• Activity
The entire listing below is to be written out exactly, minus the pictures.

• Input
__________

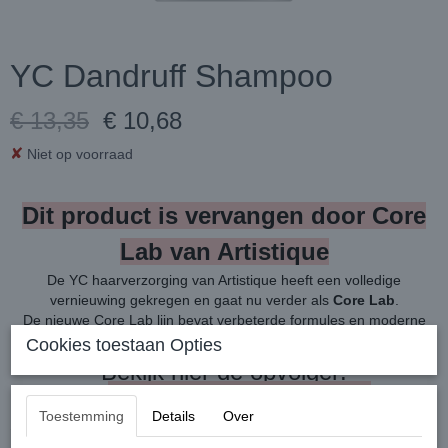
YC Dandruff Shampoo
€ 13,35
€ 10,68
✘
Niet op voorraad
Dit product is vervangen door Core
Lab van Artistique
De YC haarverzorging van Artistique heeft een volledige
vernieuwing gekregen en gaat nu verder als
Core Lab
.
De nieuwe Core Lab lijn bevat verbeterde formules en moderne
verpakkingen, met dezelfde professionele kwaliteit.
Cookies toestaan Opties
Bekijk hier de opvolger:
→
Core Lab Dandruff Purifying Wash 250 ml
Toestemming
Details
Over
YC Dandruff Shampoo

__________

• Answer space
YC Dandruff Shampoo
€ 13,35
€ 10,68
✘
Niet op voorraad
Dit product is vervangen door Core
Lab van Artistique
De YC haarverzorging van Artistique heeft een volledige
vernieuwing gekregen en gaat nu verder als
Core Lab
.
De nieuwe Core Lab lijn bevat verbeterde formules en moderne
verpakkingen, met dezelfde professionele kwaliteit.
Cookies toestaan Opties
Bekijk hier de opvolger:
→
Core Lab Dandruff Purifying Wash 250 ml
Toestemming
Details
Over
YC Dandruff Shampoo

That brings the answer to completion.